Pull the text lines from every one of the records below and reproduce them word for word, leaving out the bracketed picture placeholders.

──────── RECORDS FOR THIS EXERCISE

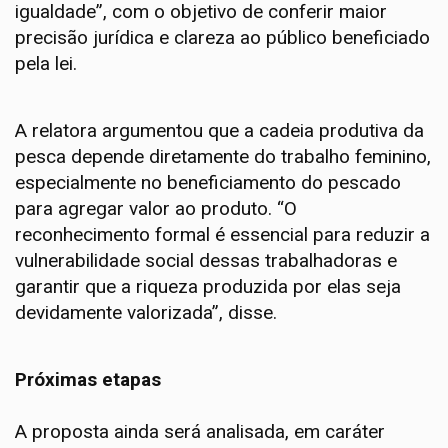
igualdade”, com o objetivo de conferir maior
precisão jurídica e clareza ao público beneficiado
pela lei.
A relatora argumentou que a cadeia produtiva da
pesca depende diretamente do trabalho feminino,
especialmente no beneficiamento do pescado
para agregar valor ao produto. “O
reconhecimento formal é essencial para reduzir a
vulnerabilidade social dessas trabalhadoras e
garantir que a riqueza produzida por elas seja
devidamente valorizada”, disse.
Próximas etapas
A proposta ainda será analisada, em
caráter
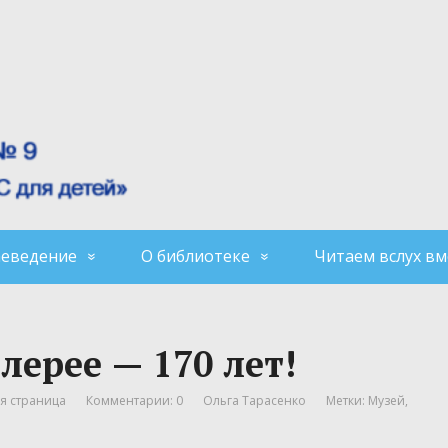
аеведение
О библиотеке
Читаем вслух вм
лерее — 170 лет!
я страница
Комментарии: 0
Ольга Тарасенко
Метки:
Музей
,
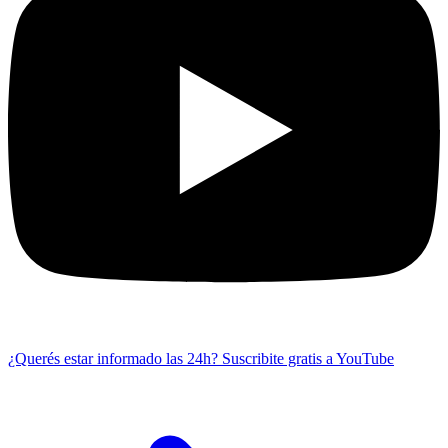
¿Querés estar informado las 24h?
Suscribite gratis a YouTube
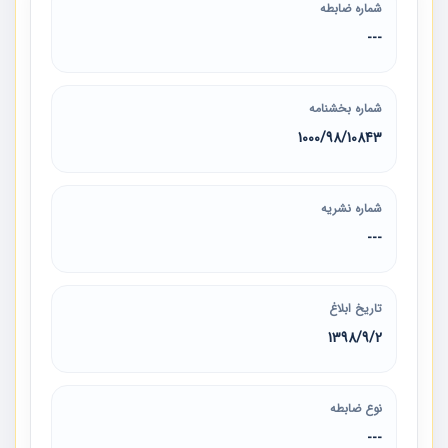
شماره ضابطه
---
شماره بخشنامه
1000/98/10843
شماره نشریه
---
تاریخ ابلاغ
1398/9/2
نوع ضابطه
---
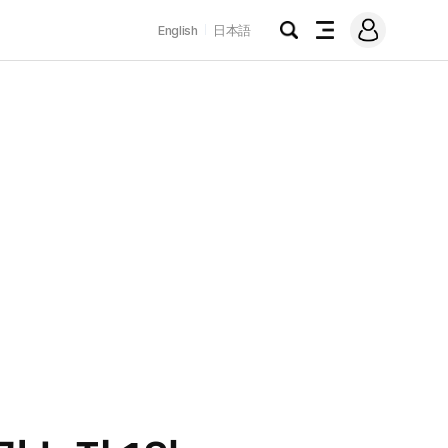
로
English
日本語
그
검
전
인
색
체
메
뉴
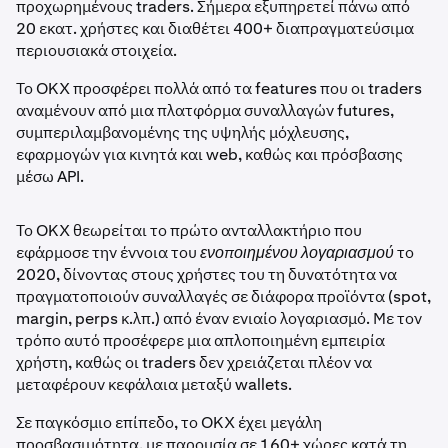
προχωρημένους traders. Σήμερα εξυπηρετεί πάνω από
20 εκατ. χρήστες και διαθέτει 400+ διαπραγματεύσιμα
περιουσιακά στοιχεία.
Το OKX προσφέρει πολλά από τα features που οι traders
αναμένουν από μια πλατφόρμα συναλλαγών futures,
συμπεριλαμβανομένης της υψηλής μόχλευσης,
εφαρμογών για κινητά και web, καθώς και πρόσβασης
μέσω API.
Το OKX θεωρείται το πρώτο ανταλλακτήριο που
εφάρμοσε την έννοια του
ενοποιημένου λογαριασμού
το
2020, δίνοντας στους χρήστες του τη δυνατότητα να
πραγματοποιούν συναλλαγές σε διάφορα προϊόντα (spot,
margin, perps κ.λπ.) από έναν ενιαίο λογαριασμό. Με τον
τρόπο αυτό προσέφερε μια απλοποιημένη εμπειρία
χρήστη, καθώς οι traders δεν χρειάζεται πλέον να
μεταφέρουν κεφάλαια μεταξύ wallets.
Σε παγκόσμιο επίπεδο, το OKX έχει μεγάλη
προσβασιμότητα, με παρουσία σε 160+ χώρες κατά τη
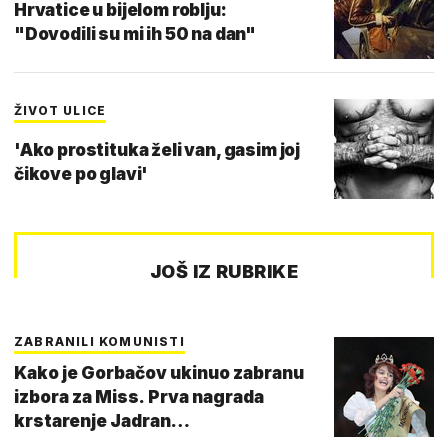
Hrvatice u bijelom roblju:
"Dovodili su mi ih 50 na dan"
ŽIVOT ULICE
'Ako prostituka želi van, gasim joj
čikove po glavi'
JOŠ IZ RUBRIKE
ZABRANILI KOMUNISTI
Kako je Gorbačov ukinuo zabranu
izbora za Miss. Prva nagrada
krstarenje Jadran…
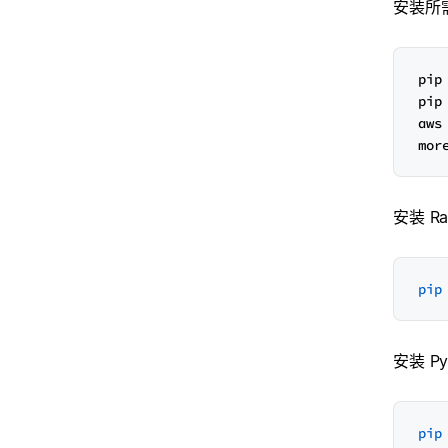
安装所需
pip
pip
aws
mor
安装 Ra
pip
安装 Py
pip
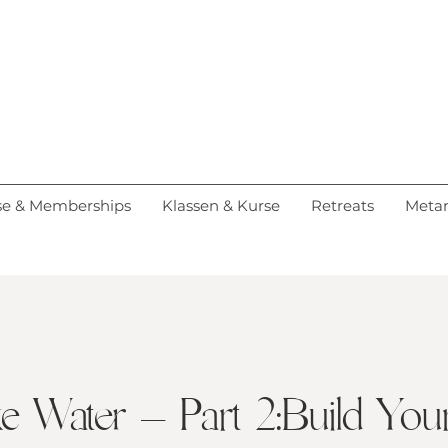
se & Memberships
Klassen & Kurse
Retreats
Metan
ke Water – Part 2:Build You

────────────────

SOLUTION:
igualdade”, com o objetivo de conferir maior
precisão jurídica e clareza ao público beneficiado
pela lei.
A relatora argumentou que a cadeia produtiva da
pesca depende diretamente do trabalho feminino,
especialmente no beneficiamento do pescado
para agregar valor ao produto. “O
reconhecimento formal é essencial para reduzir a
vulnerabilidade social dessas trabalhadoras e
garantir que a riqueza produzida por elas seja
devidamente valorizada”, disse.
Próximas etapas
A proposta ainda será analisada, em
caráter
аеведение
О библиотеке
Читаем вслух вм
лерее — 170 лет!
я страница
Комментарии: 0
Ольга Тарасенко
Метки:
Музей
,
¿Querés estar informado las 24h?
Suscribite gratis a YouTube
شماره ضابطه
---
شماره بخشنامه
1000/98/10843
شماره نشریه
---
تاریخ ابلاغ
1398/9/2
نوع ضابطه
---
로
English
日本語
그
검
전
인
색
체
메
뉴
προχωρημένους traders. Σήμερα εξυπηρετεί πάνω από
20 εκατ. χρήστες και διαθέτει 400+ διαπραγματεύσιμα
περιουσιακά στοιχεία.
Το OKX προσφέρει πολλά από τα features που οι traders
αναμένουν από μια πλατφόρμα συναλλαγών futures,
συμπεριλαμβανομένης της υψηλής μόχλευσης,
εφαρμογών για κινητά και web, καθώς και πρόσβασης
μέσω API.
Το OKX θεωρείται το πρώτο ανταλλακτήριο που
εφάρμοσε την έννοια του
ενοποιημένου λογαριασμού
το
2020, δίνοντας στους χρήστες του τη δυνατότητα να
πραγματοποιούν συναλλαγές σε διάφορα προϊόντα (spot,
margin, perps κ.λπ.) από έναν ενιαίο λογαριασμό. Με τον
τρόπο αυτό προσέφερε μια απλοποιημένη εμπειρία
χρήστη, καθώς οι traders δεν χρειάζεται πλέον να
μεταφέρουν κεφάλαια μεταξύ wallets.
Σε παγκόσμιο επίπεδο, το OKX έχει μεγάλη
προσβασιμότητα, με παρουσία σε 160+ χώρες κατά τη
Hrvatice u bijelom roblju:
"Dovodili su mi ih 50 na dan"
ŽIVOT ULICE
'Ako prostituka želi van, gasim joj
čikove po glavi'
JOŠ IZ RUBRIKE
ZABRANILI KOMUNISTI
Kako je Gorbačov ukinuo zabranu
izbora za Miss. Prva nagrada
krstarenje Jadran…
安装所需
pip
pip
aws
mor
安装 Ra
pip
安装 Py
pip
se & Memberships
Klassen & Kurse
Retreats
Metan
ke Water – Part 2:Build You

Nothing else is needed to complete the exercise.